▸ **TASK ITEM**
Please find every line of the listing below where "dashed" occurs and copy it.

▸ **DATA FOR THE TASK**
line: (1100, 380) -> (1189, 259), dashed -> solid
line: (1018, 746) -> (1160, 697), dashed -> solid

--

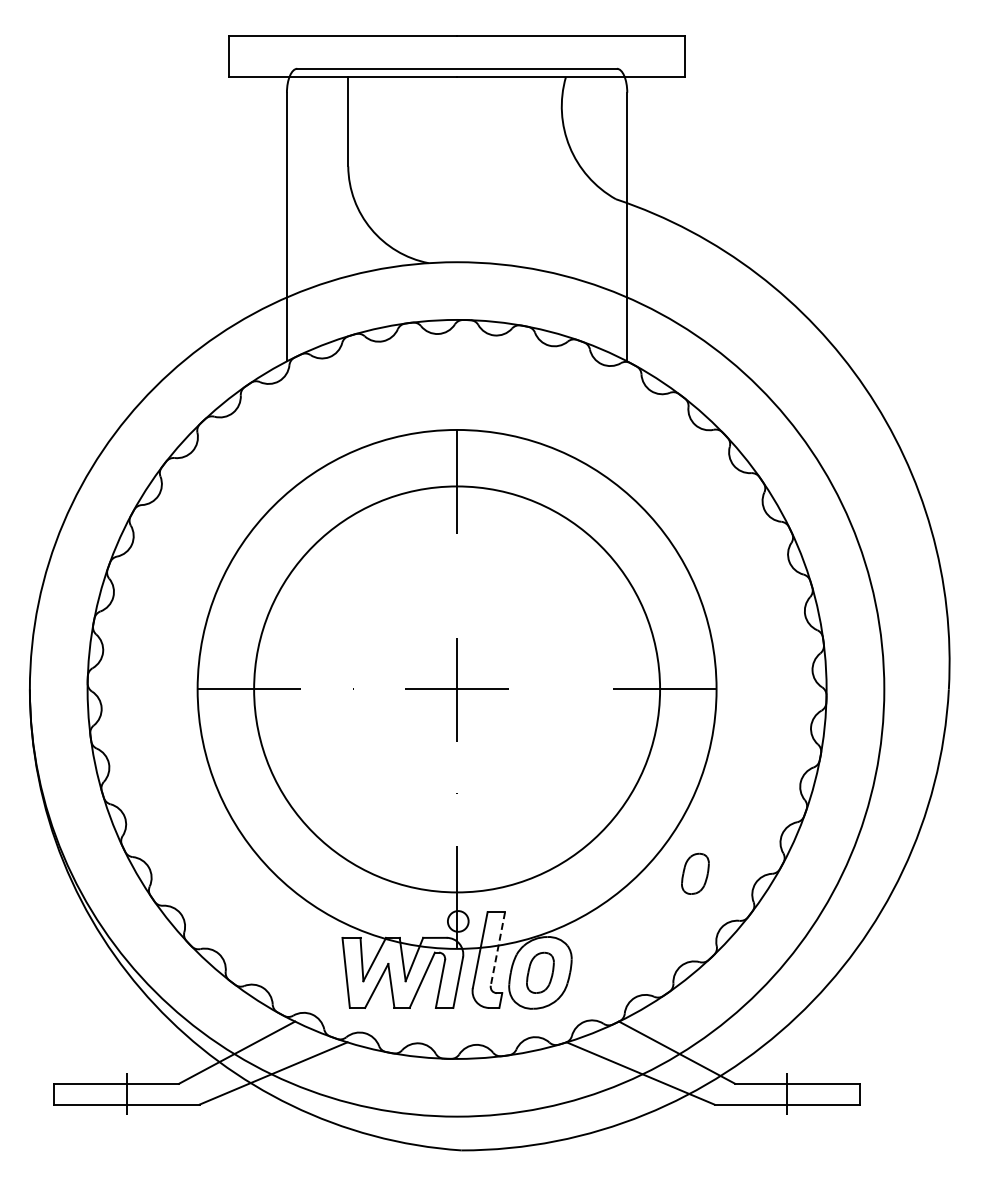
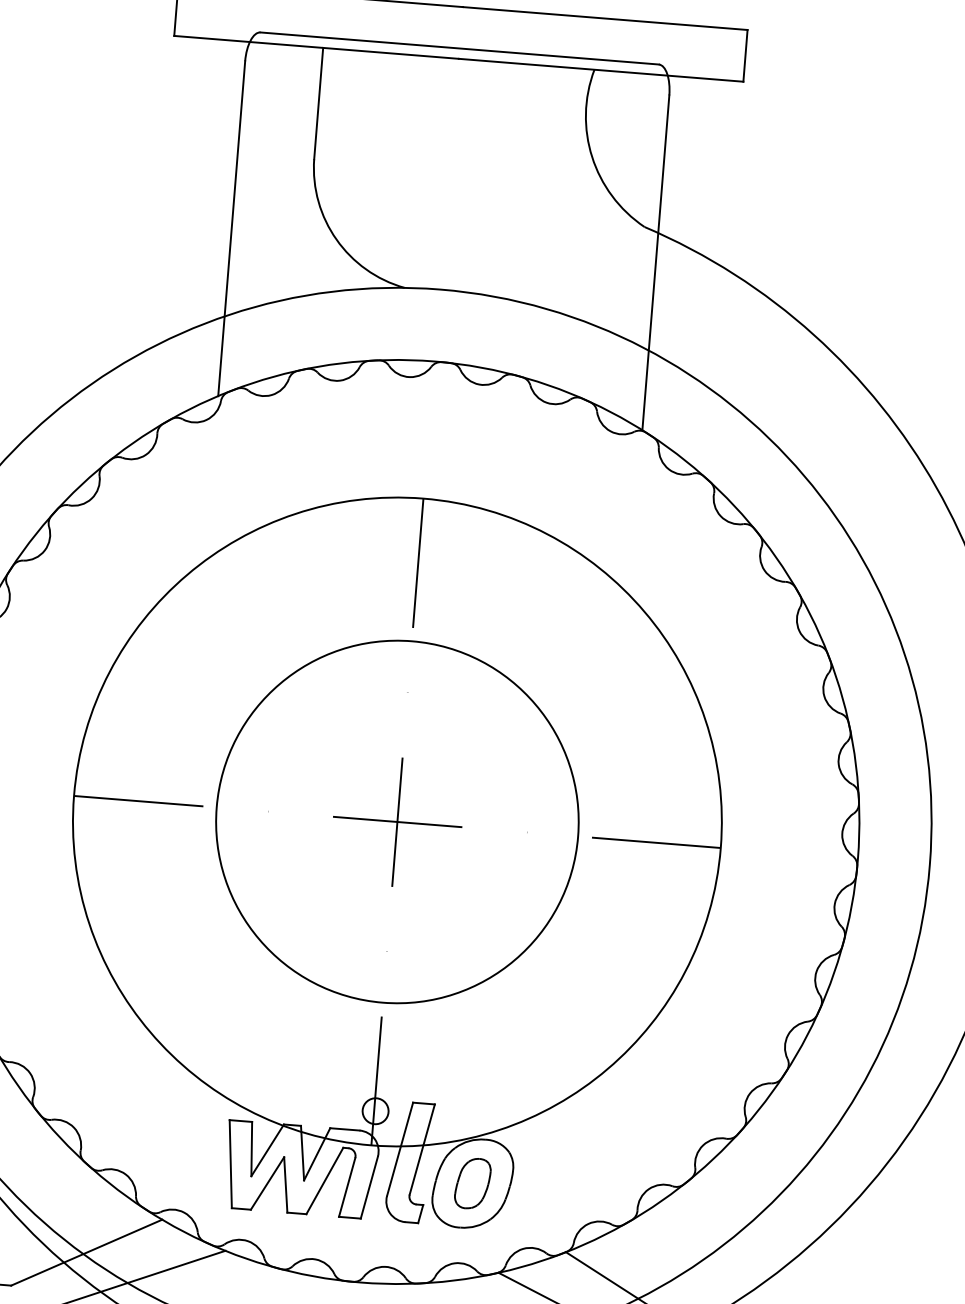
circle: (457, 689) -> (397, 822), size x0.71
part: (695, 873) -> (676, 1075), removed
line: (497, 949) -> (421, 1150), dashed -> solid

▸ **SOLUTION TO THE EXERCISE**
line: (1100, 380) -> (1189, 259), dashed -> solid
line: (1018, 746) -> (1160, 697), dashed -> solid
line: (497, 949) -> (421, 1150), dashed -> solid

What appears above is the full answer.